Je ne me leurre pas, dans le milieu du JdR, ce que je recherche moi n’est pas l’approche majoritaire, mais ce n’est pas pour autant qu’elle n’a pas un public. Elle n’est pas majoritaire parce qu’elle est découragée formellement par le fonctionnement d’une majorité de jeux, mais peut-être aussi pour un certain nombre de facteurs culturels : le geek se définit plus par Starwars et le Seigneur des Anneaux que par American Beauty et Macbeth. Pour autant, Entretien avec un Vampire est un film qui a beaucoup plu dans mes cercles d’amis geeks. Pourquoi donc sa structure d’histoire intéresse-t-elle moins que l’épopée classique et le polar ?

Si elle marche aussi bien au cinéma, en série et en littérature, pourquoi ne marcherait-elle pas en JdR ? D’ailleurs, les jeux forgéens que j’ai cité ont tous eu un certain succès dans la scène anglophone.

Si des jeux ne m’avaient pas montré que c’était possible et n’avaient pas tout fait pour dépasser les lieux communs sur ce que le JdR est censé faire, j’aurais sans doute beaucoup moins joué et écrit depuis dix ans.
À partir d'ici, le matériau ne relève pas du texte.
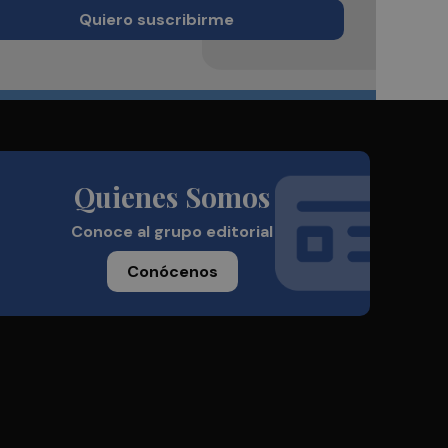
Quiero suscribirme
Quienes Somos
Conoce al grupo editorial
Conócenos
L’ouverture à des genres qui me transportent plus, comme le drame d’Entretien avec un Vampire a redonné un souffle à ma pratique du JdR qui s’étiolait avec une furieuse impression de tourner en rond.

Pour y parvenir, les auteurs des jeux suscités ont effectué tout un travail de déconstruction des préconceptions sur le JdR. Il ne suffit pas de dire “jouez de la romance” pour que ça prenne. Il fallait donner aux joueurs des leviers pour qu’ils puissent construire des enjeux internes, les placer au centre de la partie et explorer les conséquences de leurs actes. Mais aussi dire fuck au scénario du MJ pour offrir la chance à ces enjeux internes d’être au centre de la partie. Dans VLM, le scénario, le rôle du MJ et les mécaniques, tout est une entrave à cela.

Damnés

Je n’ai pas écrit ce billet dans ce but, mais il se trouve que je suis en train de lire le JdR auto-édité (paru il y a peu) Damnés de Manon et Simon Li et j’ai très bon espoir qu’il réponde à mes attentes déçues par Vampire la Mascarade.

Notez que j’ai déjà pas mal pu explorer ces dernières années ce qui m’intéressait sur le sujet avec Les Cordes Sensibles (dont ce n’est cependant pas le thème central).

Après une partie-test Damnés, j’aurai sans doute l’occasion de revenir sur tout ça.